- **WORK INSTRUCTION**
In the records below, find the line holding "- 目的：消除非主属性对主属性的**部分依赖**" and the line holding "2. 不存在任何部分函数依赖". Set down both, with every line between them, exactly.

____ SOURCE DATA

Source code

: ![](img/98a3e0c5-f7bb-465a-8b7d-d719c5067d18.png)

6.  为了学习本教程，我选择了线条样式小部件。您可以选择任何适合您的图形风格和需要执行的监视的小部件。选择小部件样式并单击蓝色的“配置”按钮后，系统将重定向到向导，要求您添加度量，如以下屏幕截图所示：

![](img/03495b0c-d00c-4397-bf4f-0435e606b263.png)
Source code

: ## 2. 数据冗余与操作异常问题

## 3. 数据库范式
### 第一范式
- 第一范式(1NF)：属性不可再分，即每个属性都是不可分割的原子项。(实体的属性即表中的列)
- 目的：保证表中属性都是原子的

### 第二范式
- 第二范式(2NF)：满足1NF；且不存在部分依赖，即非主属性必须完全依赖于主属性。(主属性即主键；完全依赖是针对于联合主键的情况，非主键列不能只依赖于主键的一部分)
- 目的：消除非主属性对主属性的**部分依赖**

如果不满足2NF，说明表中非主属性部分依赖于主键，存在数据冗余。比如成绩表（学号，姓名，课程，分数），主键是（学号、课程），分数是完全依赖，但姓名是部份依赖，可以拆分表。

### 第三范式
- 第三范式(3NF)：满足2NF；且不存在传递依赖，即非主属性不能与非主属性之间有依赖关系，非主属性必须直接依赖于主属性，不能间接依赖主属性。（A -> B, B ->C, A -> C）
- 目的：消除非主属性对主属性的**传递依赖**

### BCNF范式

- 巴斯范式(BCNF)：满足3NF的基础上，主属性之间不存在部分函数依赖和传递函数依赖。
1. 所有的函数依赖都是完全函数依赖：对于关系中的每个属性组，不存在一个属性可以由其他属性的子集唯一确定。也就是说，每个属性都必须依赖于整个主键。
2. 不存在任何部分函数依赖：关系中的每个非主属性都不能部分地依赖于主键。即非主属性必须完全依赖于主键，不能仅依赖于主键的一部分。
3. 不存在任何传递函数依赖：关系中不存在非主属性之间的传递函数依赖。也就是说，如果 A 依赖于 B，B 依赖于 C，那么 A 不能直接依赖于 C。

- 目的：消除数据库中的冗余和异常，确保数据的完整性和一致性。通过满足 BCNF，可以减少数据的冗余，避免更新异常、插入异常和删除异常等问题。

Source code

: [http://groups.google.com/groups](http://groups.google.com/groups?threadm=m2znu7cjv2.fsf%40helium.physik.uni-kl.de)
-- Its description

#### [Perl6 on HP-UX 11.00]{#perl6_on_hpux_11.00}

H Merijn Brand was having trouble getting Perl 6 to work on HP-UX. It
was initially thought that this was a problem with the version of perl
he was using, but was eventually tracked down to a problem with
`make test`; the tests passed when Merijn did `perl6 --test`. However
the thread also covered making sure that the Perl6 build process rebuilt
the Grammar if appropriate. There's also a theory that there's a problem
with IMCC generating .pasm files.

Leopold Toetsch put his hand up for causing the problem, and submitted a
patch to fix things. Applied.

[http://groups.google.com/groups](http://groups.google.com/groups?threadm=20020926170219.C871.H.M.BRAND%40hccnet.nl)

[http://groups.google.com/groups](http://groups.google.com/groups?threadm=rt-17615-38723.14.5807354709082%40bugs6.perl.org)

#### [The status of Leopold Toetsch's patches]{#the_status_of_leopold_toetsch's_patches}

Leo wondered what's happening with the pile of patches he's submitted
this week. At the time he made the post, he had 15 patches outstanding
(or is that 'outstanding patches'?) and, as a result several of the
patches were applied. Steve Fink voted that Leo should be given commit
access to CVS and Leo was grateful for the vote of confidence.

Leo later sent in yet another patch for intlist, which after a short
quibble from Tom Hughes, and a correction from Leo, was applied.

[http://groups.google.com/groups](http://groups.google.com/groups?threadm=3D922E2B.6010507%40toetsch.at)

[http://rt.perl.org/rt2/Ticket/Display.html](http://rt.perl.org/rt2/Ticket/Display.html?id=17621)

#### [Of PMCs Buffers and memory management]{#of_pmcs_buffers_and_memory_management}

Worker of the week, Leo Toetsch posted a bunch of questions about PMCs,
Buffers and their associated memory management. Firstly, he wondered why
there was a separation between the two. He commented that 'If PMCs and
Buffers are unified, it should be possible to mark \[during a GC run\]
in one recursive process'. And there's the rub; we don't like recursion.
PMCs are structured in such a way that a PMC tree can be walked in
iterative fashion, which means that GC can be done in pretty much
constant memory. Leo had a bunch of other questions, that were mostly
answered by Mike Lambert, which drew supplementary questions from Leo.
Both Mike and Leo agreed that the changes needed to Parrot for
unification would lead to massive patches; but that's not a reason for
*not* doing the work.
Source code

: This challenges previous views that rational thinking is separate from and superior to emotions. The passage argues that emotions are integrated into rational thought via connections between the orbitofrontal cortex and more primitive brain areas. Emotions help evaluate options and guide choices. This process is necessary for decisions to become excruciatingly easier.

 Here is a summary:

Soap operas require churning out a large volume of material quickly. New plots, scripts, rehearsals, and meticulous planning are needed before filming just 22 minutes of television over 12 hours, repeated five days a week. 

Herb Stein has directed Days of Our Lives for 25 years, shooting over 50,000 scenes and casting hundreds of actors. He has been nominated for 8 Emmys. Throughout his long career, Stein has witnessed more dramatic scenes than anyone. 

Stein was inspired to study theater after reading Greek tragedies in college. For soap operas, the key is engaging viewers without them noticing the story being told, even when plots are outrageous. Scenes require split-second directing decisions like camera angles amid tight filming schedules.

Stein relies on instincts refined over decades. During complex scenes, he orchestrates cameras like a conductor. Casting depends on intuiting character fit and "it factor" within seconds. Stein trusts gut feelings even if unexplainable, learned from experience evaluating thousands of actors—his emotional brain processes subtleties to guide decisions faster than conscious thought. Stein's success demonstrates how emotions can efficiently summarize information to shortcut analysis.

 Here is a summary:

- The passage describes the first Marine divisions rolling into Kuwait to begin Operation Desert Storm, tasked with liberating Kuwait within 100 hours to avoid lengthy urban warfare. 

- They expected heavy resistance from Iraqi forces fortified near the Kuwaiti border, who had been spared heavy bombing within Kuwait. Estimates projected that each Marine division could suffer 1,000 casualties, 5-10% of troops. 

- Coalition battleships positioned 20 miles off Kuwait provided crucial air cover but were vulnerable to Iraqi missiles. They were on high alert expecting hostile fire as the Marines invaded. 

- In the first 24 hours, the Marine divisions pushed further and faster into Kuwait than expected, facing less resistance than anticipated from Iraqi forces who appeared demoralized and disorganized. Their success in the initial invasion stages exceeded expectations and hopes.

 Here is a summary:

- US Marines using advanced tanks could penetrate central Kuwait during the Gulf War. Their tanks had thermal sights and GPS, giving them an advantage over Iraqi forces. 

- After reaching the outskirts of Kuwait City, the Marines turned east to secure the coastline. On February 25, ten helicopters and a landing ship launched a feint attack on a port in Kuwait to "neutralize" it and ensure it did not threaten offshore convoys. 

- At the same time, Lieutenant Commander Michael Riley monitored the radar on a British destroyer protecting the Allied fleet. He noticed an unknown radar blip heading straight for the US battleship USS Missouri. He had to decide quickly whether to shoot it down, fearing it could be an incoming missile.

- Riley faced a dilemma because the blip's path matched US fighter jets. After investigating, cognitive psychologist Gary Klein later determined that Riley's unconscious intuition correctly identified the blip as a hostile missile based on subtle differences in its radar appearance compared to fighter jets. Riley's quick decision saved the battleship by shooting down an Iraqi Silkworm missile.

________

- **WRITTEN REPLY**
- 目的：消除非主属性对主属性的**部分依赖**

如果不满足2NF，说明表中非主属性部分依赖于主键，存在数据冗余。比如成绩表（学号，姓名，课程，分数），主键是（学号、课程），分数是完全依赖，但姓名是部份依赖，可以拆分表。

### 第三范式
- 第三范式(3NF)：满足2NF；且不存在传递依赖，即非主属性不能与非主属性之间有依赖关系，非主属性必须直接依赖于主属性，不能间接依赖主属性。（A -> B, B ->C, A -> C）
- 目的：消除非主属性对主属性的**传递依赖**

### BCNF范式

- 巴斯范式(BCNF)：满足3NF的基础上，主属性之间不存在部分函数依赖和传递函数依赖。
1. 所有的函数依赖都是完全函数依赖：对于关系中的每个属性组，不存在一个属性可以由其他属性的子集唯一确定。也就是说，每个属性都必须依赖于整个主键。
2. 不存在任何部分函数依赖：关系中的每个非主属性都不能部分地依赖于主键。即非主属性必须完全依赖于主键，不能仅依赖于主键的一部分。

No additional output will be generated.